Southern Illinois University Carbondale, Carbondale, IL, United States

Cyclic-AMP-dependent protein kinase (PKA) phosphorylates serine and threonine residues of substrate proteins to modify cellular functions such as gene expression and cell cycle progression. The RIIalpha regulatory subunit of PKA is expressed at elevated levels in differentiating haploid germinal cells and occupies a central role in cAMP signaling during mammalian spermatogenesis. In spermatozoa, RIIalpha is associated with the flagella and regulates cAMP-dependent activation of sperm cell motility. In earlier steps of germ cell development, non-flagellar RIIalpha is associated with the nucleus and will regulate PKAdependent phosphorylation of haploid specific transcription factors such as CREMtau. Activation of nuclear PKA could be the genetic switch which leads to broad expression of genes in haploid cells.
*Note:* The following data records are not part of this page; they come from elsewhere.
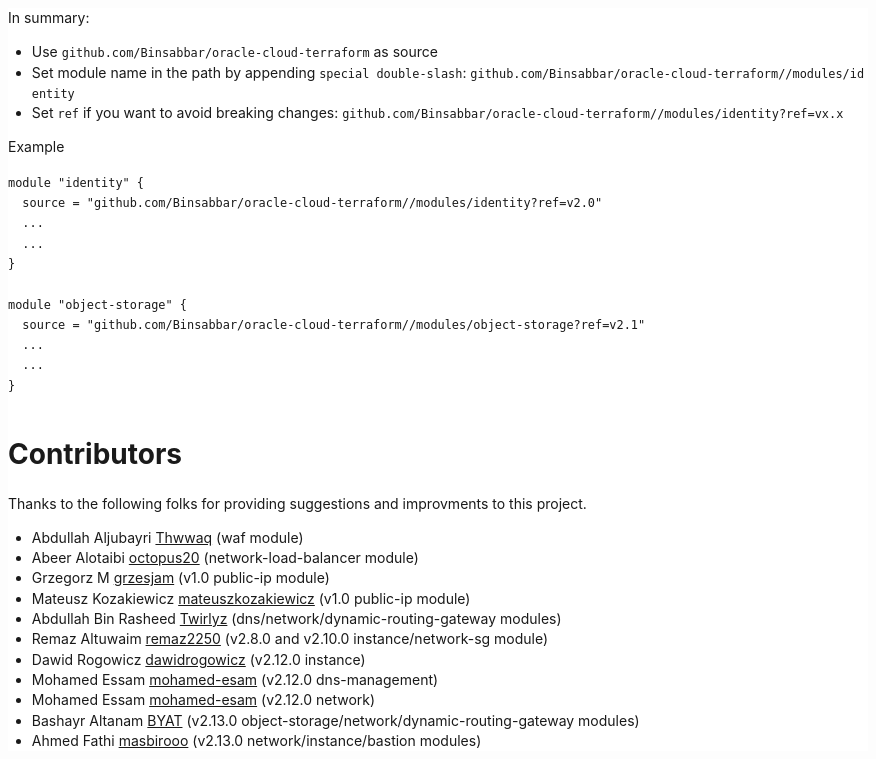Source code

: In summary:
* Use `github.com/Binsabbar/oracle-cloud-terraform` as source
* Set module name in the path by appending `special double-slash`: `github.com/Binsabbar/oracle-cloud-terraform//modules/identity`
* Set `ref` if you want to avoid breaking changes: `github.com/Binsabbar/oracle-cloud-terraform//modules/identity?ref=vx.x`

Example
```
module "identity" {
  source = "github.com/Binsabbar/oracle-cloud-terraform//modules/identity?ref=v2.0"
  ...
  ...
}

module "object-storage" {
  source = "github.com/Binsabbar/oracle-cloud-terraform//modules/object-storage?ref=v2.1"
  ...
  ...
}

```

# Contributors
Thanks to the following folks for providing suggestions and improvments to this project.
* Abdullah Aljubayri [Thwwaq](https://github.com/Thwwaq) (waf module)
* Abeer Alotaibi [octopus20](https://github.com/octopus20) (network-load-balancer module)
* Grzegorz M [grzesjam](https://github.com/grzesjam) (v1.0 public-ip module)
* Mateusz Kozakiewicz [mateuszkozakiewicz](https://github.com/mateuszkozakiewicz) (v1.0 public-ip module)
* Abdullah Bin Rasheed [Twirlyz](https://github.com/Twirlyz) (dns/network/dynamic-routing-gateway modules)
* Remaz Altuwaim [remaz2250](https://github.com/remaz2250) (v2.8.0 and v2.10.0 instance/network-sg module)
* Dawid Rogowicz [dawidrogowicz](https://github.com/dawidrogowicz/) (v2.12.0 instance)
* Mohamed Essam [mohamed-esam](https://github.com/mohamed-esam) (v2.12.0 dns-management)
* Mohamed Essam [mohamed-esam](https://github.com/mohamed-esam) (v2.12.0 network)
* Bashayr Altanam [BYAT](https://github.com/BYAT) (v2.13.0 object-storage/network/dynamic-routing-gateway modules)
* Ahmed Fathi [masbirooo](https://github.com/masbirooo) (v2.13.0 network/instance/bastion modules)
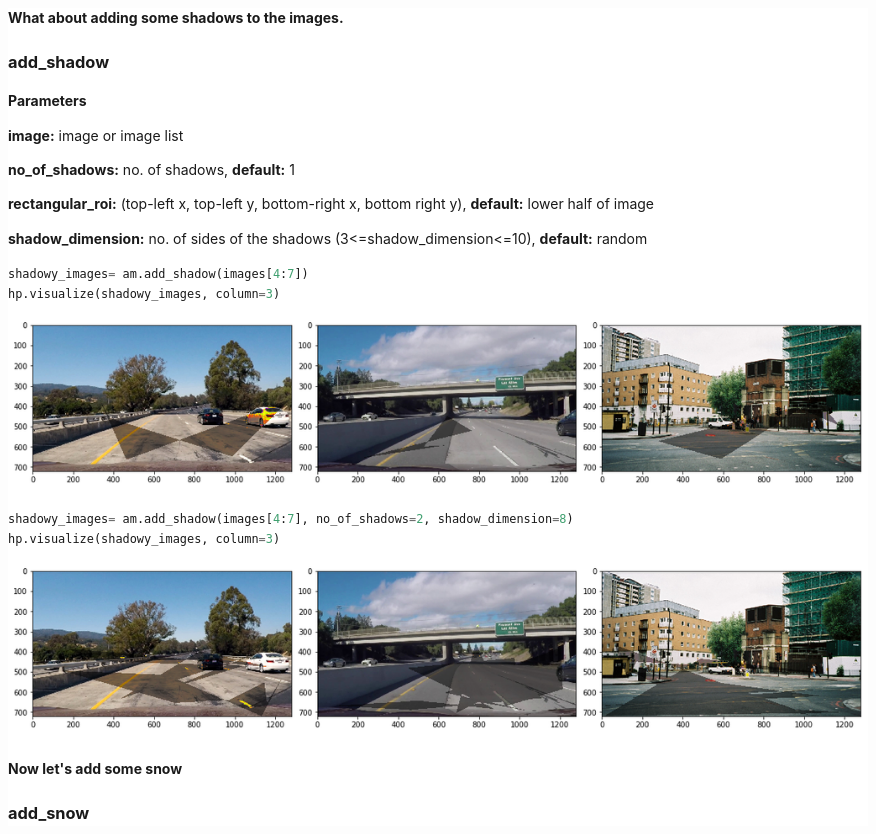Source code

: 
#### What about adding some shadows to the images.

### add_shadow 

**Parameters**

**image:** image or image list

**no_of_shadows:** no. of shadows, **default:** 1

**rectangular_roi:** (top-left x, top-left y, bottom-right x, bottom right y), **default:** lower half of image

**shadow_dimension:** no. of sides of the shadows (3<=shadow_dimension<=10), **default:** random


```python
shadowy_images= am.add_shadow(images[4:7]) 
hp.visualize(shadowy_images, column=3)

```


![png](output_16_0.png)



```python
shadowy_images= am.add_shadow(images[4:7], no_of_shadows=2, shadow_dimension=8) 
hp.visualize(shadowy_images, column=3)
```


![png](output_17_0.png)


#### Now let's add some snow

### add_snow
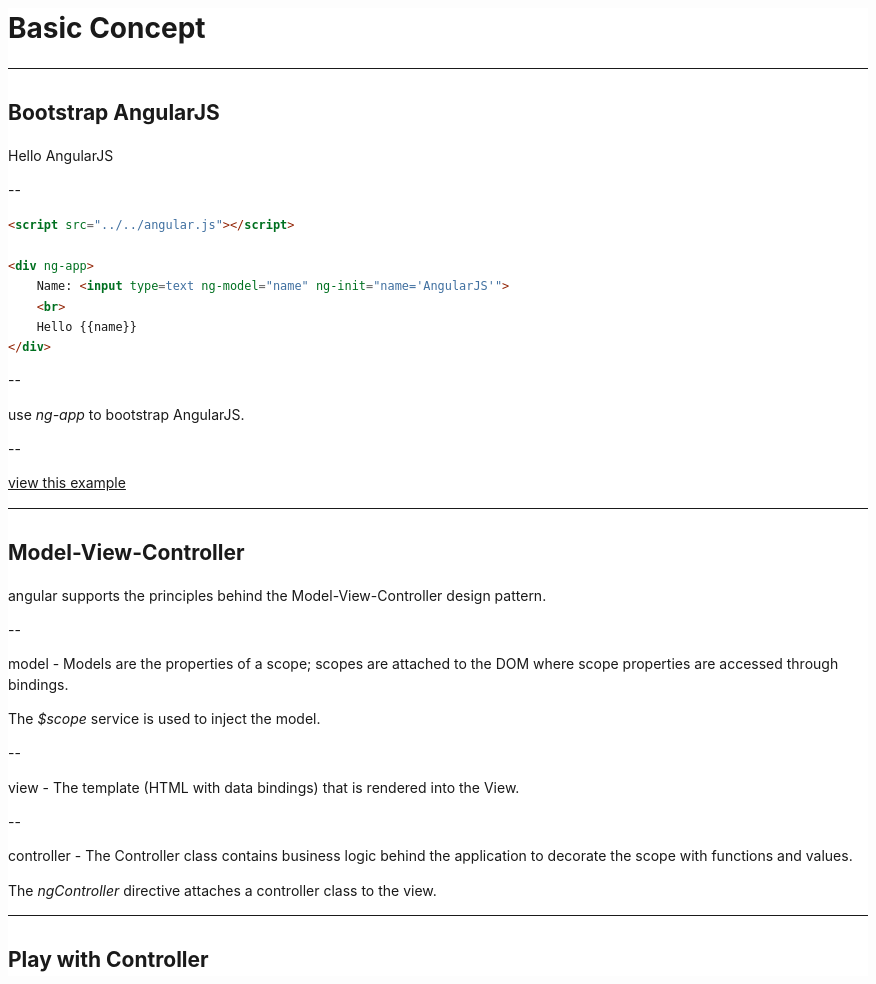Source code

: # Basic Concept

---

## Bootstrap AngularJS

Hello AngularJS

--

```html
<script src="../../angular.js"></script>

<div ng-app>
    Name: <input type=text ng-model="name" ng-init="name='AngularJS'">
    <br>
    Hello {{name}}
</div>
```

--

use *ng-app* to bootstrap AngularJS.

--

[view this example](./examples/helloworld/)

---

## Model-View-Controller

angular supports the principles behind the Model-View-Controller design pattern.

--

model - Models are the properties of a scope; scopes are attached to the DOM
where scope properties are accessed through bindings.

The *$scope* service is used to inject the model.

--

view - The template (HTML with data bindings) that is rendered into the View.

--

controller - The Controller class contains business logic behind the application
 to decorate the scope with functions and values.

The *ngController* directive attaches a controller class to the view.

---

## Play with Controller
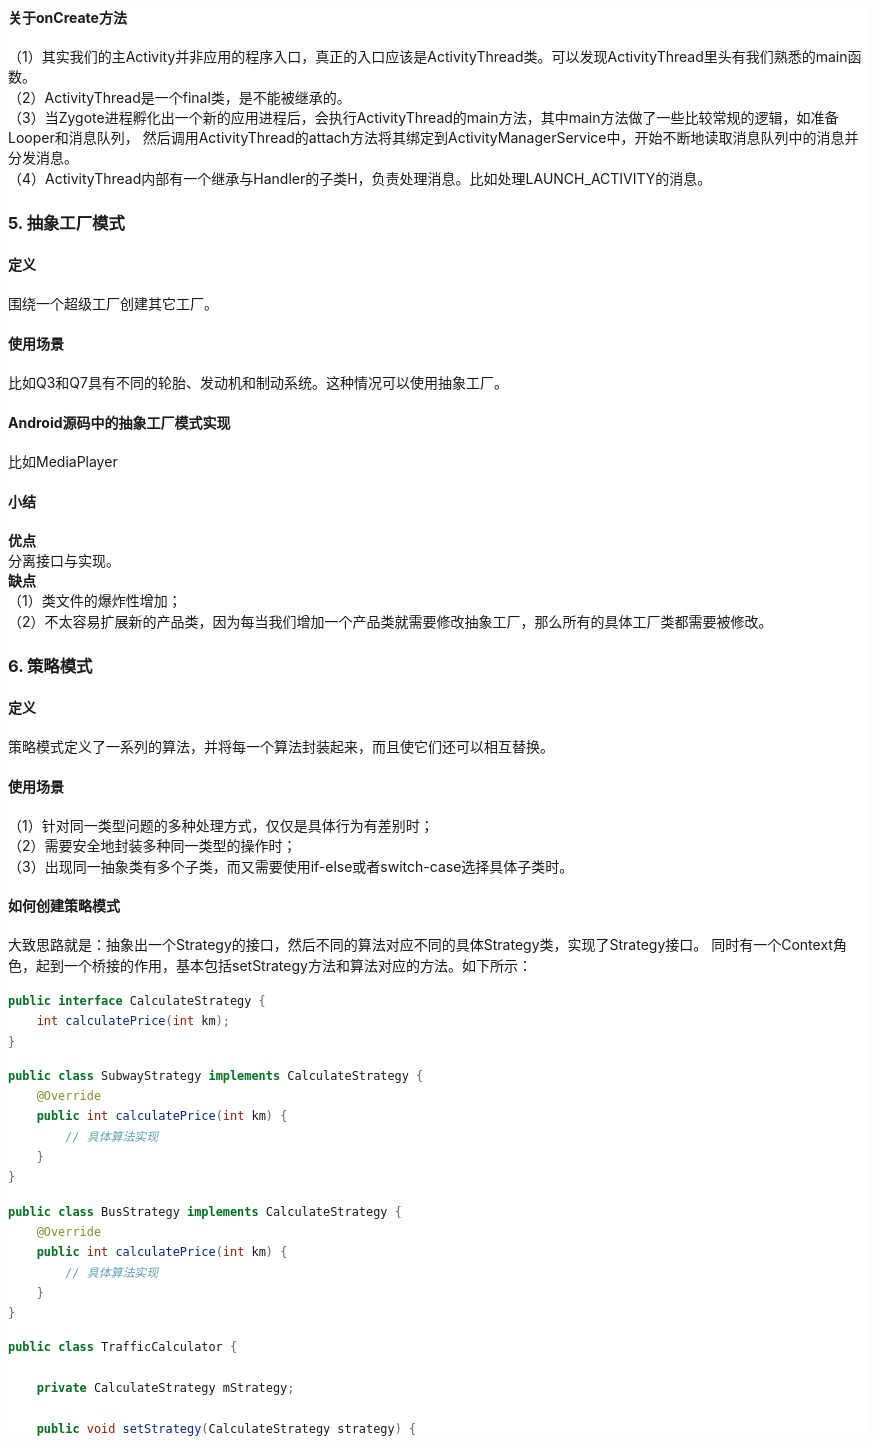 #### 关于onCreate方法
（1）其实我们的主Activity并非应用的程序入口，真正的入口应该是ActivityThread类。可以发现ActivityThread里头有我们熟悉的main函数。<br>
（2）ActivityThread是一个final类，是不能被继承的。<br>
（3）当Zygote进程孵化出一个新的应用进程后，会执行ActivityThread的main方法，其中main方法做了一些比较常规的逻辑，如准备Looper和消息队列，
然后调用ActivityThread的attach方法将其绑定到ActivityManagerService中，开始不断地读取消息队列中的消息并分发消息。<br>
（4）ActivityThread内部有一个继承与Handler的子类H，负责处理消息。比如处理LAUNCH_ACTIVITY的消息。<br>

### 5. 抽象工厂模式
#### 定义
围绕一个超级工厂创建其它工厂。

#### 使用场景
比如Q3和Q7具有不同的轮胎、发动机和制动系统。这种情况可以使用抽象工厂。

#### Android源码中的抽象工厂模式实现
比如MediaPlayer

#### 小结
<b>优点</b><br>
分离接口与实现。<br>
<b>缺点</b><br>
（1）类文件的爆炸性增加；<br>
（2）不太容易扩展新的产品类，因为每当我们增加一个产品类就需要修改抽象工厂，那么所有的具体工厂类都需要被修改。

### 6. 策略模式
#### 定义
策略模式定义了一系列的算法，并将每一个算法封装起来，而且使它们还可以相互替换。

#### 使用场景
（1）针对同一类型问题的多种处理方式，仅仅是具体行为有差别时；<br>
（2）需要安全地封装多种同一类型的操作时； <br>
（3）出现同一抽象类有多个子类，而又需要使用if-else或者switch-case选择具体子类时。<br>

#### 如何创建策略模式
大致思路就是：抽象出一个Strategy的接口，然后不同的算法对应不同的具体Strategy类，实现了Strategy接口。
同时有一个Context角色，起到一个桥接的作用，基本包括setStrategy方法和算法对应的方法。如下所示：<br>
```java
public interface CalculateStrategy {
    int calculatePrice(int km);
}
```
```java
public class SubwayStrategy implements CalculateStrategy {
    @Override
    public int calculatePrice(int km) {
        // 具体算法实现
    }
}
```
```java
public class BusStrategy implements CalculateStrategy {
    @Override
    public int calculatePrice(int km) {
        // 具体算法实现
    }
}
```
```java
public class TrafficCalculator {

    private CalculateStrategy mStrategy;

    public void setStrategy(CalculateStrategy strategy) {
```
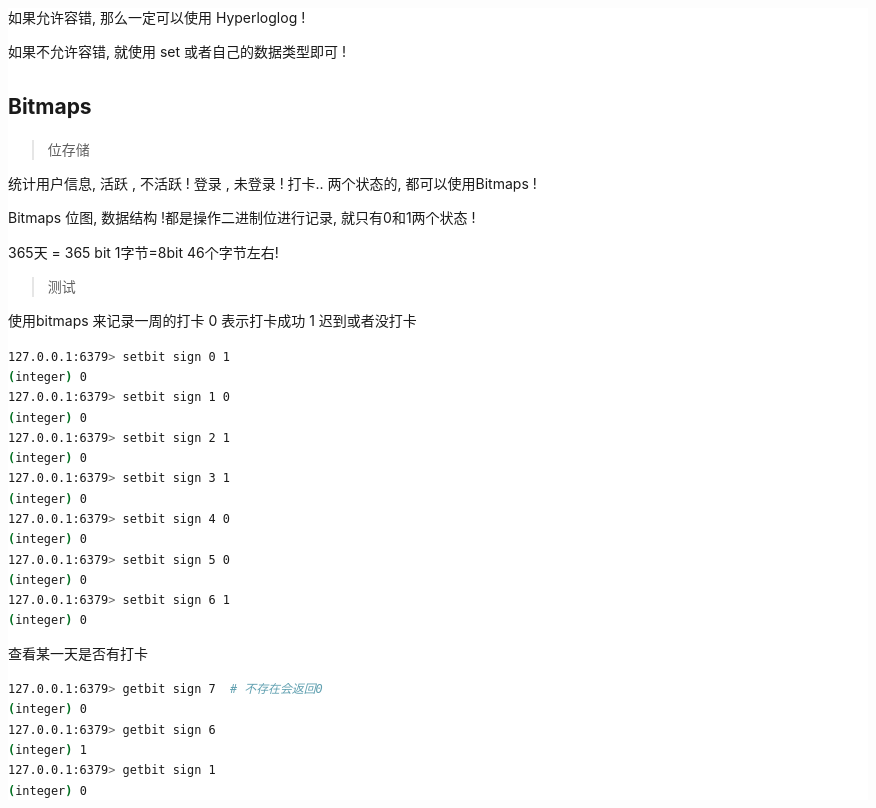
 ```bash
```

如果允许容错, 那么一定可以使用 Hyperloglog !

如果不允许容错, 就使用 set 或者自己的数据类型即可 !





## Bitmaps

> 位存储

统计用户信息, 活跃 , 不活跃 ! 登录 , 未登录 ! 打卡.. 两个状态的, 都可以使用Bitmaps !

Bitmaps 位图, 数据结构 !都是操作二进制位进行记录, 就只有0和1两个状态 !

365天 = 365 bit 1字节=8bit  46个字节左右!



> 测试

使用bitmaps 来记录一周的打卡 0 表示打卡成功  1 迟到或者没打卡 

```bash
127.0.0.1:6379> setbit sign 0 1
(integer) 0
127.0.0.1:6379> setbit sign 1 0
(integer) 0
127.0.0.1:6379> setbit sign 2 1
(integer) 0
127.0.0.1:6379> setbit sign 3 1
(integer) 0
127.0.0.1:6379> setbit sign 4 0
(integer) 0
127.0.0.1:6379> setbit sign 5 0
(integer) 0
127.0.0.1:6379> setbit sign 6 1
(integer) 0

```



查看某一天是否有打卡

```bash
127.0.0.1:6379> getbit sign 7  # 不存在会返回0
(integer) 0
127.0.0.1:6379> getbit sign 6  
(integer) 1
127.0.0.1:6379> getbit sign 1
(integer) 0

```



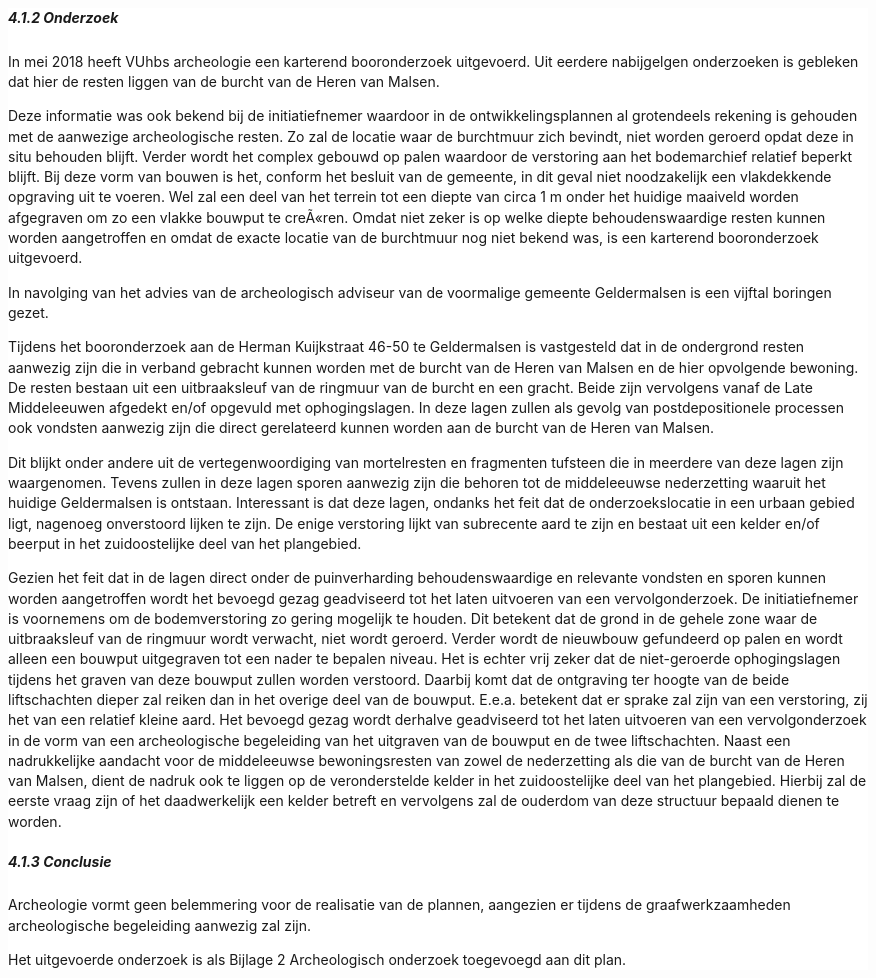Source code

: ##### 4\.1\.2 Onderzoek

In mei 2018 heeft VUhbs archeologie een karterend booronderzoek uitgevoerd. Uit eerdere nabijgelgen onderzoeken is gebleken dat hier de resten liggen van de burcht van de Heren van Malsen.

Deze informatie was ook bekend bij de initiatiefnemer waardoor in de ontwikkelingsplannen al grotendeels rekening is gehouden met de aanwezige archeologische resten. Zo zal de locatie waar de burchtmuur zich bevindt, niet worden geroerd opdat deze in situ behouden blijft. Verder wordt het complex gebouwd op palen waardoor de verstoring aan het bodemarchief relatief beperkt blijft. Bij deze vorm van bouwen is het, conform het besluit van de gemeente, in dit geval niet noodzakelijk een vlakdekkende opgraving uit te voeren. Wel zal een deel van het terrein tot een diepte van circa 1 m onder het huidige maaiveld worden afgegraven om zo een vlakke bouwput te creÃ«ren. Omdat niet zeker is op welke diepte behoudenswaardige resten kunnen worden aangetroffen en omdat de exacte locatie van de burchtmuur nog niet bekend was, is een karterend booronderzoek uitgevoerd.

In navolging van het advies van de archeologisch adviseur van de voormalige gemeente Geldermalsen is een vijftal boringen gezet.

Tijdens het booronderzoek aan de Herman Kuijkstraat 46\-50 te Geldermalsen is vastgesteld dat in de ondergrond resten aanwezig zijn die in verband gebracht kunnen worden met de burcht van de Heren van Malsen en de hier opvolgende bewoning. De resten bestaan uit een uitbraaksleuf van de ringmuur van de burcht en een gracht. Beide zijn vervolgens vanaf de Late Middeleeuwen afgedekt en/of opgevuld met ophogingslagen. In deze lagen zullen als gevolg van postdepositionele processen ook vondsten aanwezig zijn die direct gerelateerd kunnen worden aan de burcht van de Heren van Malsen.

Dit blijkt onder andere uit de vertegenwoordiging van mortelresten en fragmenten tufsteen die in meerdere van deze lagen zijn waargenomen. Tevens zullen in deze lagen sporen aanwezig zijn die behoren tot de middeleeuwse nederzetting waaruit het huidige Geldermalsen is ontstaan. Interessant is dat deze lagen, ondanks het feit dat de onderzoekslocatie in een urbaan gebied ligt, nagenoeg onverstoord lijken te zijn. De enige verstoring lijkt van subrecente aard te zijn en bestaat uit een kelder en/of beerput in het zuidoostelijke deel van het plangebied.

Gezien het feit dat in de lagen direct onder de puinverharding behoudenswaardige en relevante vondsten en sporen kunnen worden aangetroffen wordt het bevoegd gezag geadviseerd tot het laten uitvoeren van een vervolgonderzoek. De initiatiefnemer is voornemens om de bodemverstoring zo gering mogelijk te houden. Dit betekent dat de grond in de gehele zone waar de uitbraaksleuf van de ringmuur wordt verwacht, niet wordt geroerd. Verder wordt de nieuwbouw gefundeerd op palen en wordt alleen een bouwput uitgegraven tot een nader te bepalen niveau. Het is echter vrij zeker dat de niet\-geroerde ophogingslagen tijdens het graven van deze bouwput zullen worden verstoord. Daarbij komt dat de ontgraving ter hoogte van de beide liftschachten dieper zal reiken dan in het overige deel van de bouwput. E.e.a. betekent dat er sprake zal zijn van een verstoring, zij het van een relatief kleine aard. Het bevoegd gezag wordt derhalve geadviseerd tot het laten uitvoeren van een vervolgonderzoek in de vorm van een archeologische begeleiding van het uitgraven van de bouwput en de twee liftschachten. Naast een nadrukkelijke aandacht voor de middeleeuwse bewoningsresten van zowel de nederzetting als die van de burcht van de Heren van Malsen, dient de nadruk ook te liggen op de veronderstelde kelder in het zuidoostelijke deel van het plangebied. Hierbij zal de eerste vraag zijn of het daadwerkelijk een kelder betreft en vervolgens zal de ouderdom van deze structuur bepaald dienen te worden.

##### 4\.1\.3 Conclusie

Archeologie vormt geen belemmering voor de realisatie van de plannen, aangezien er tijdens de graafwerkzaamheden archeologische begeleiding aanwezig zal zijn.

Het uitgevoerde onderzoek is als Bijlage 2 Archeologisch onderzoek toegevoegd aan dit plan.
Two germ cell specific mRNA isoforms for RIIalpha are observed to be differentially regulated in stage- synchronized testis. We hypothesize that the RIIalpha mRNA isoforms represent flagellar and cytoplasmic/nuclear protein isoforms required for appropriate sub cellular localization and propose to (i) characterize the structural (sequence) differences between the two RIIalpha isoforms and to identify corresponding germ cell specific RIIalpha A-kinase anchoring proteins (AKAPs) and (ii) to confirm the precise stage specific regulation of RIIalpha isoforms in testis. Using the 5' promoter region of the RIIalpha gene and transient transfection assays, we have identified a DNA regulatory region which is responsible for androgen activation and transcriptional feedback inhibition by PKA. This novel region of DNA also interacts with germ cell nuclear proteins. We propose to study signal transduction crosstalk between the cAMP and androgen signaling pathways through (iii) transient transfection of transcriptional reporter genes, PKA expression vectors, and cloned transcription factors into permissive cell lines, and to characterize the germ cell nuclear proteins which bind to promoter sequences. We also propose to (iv) analyze RIIalpha promoter regulation in developing germ cells using transgenic mice. The long term goal of this research is to provide a foundation for understanding male infertility problems related to motility or abnormal germ cell development, and to provide basic information on androgen and cAMP signal transduction crosstalk mechanisms used by normal and neoplastic tissues.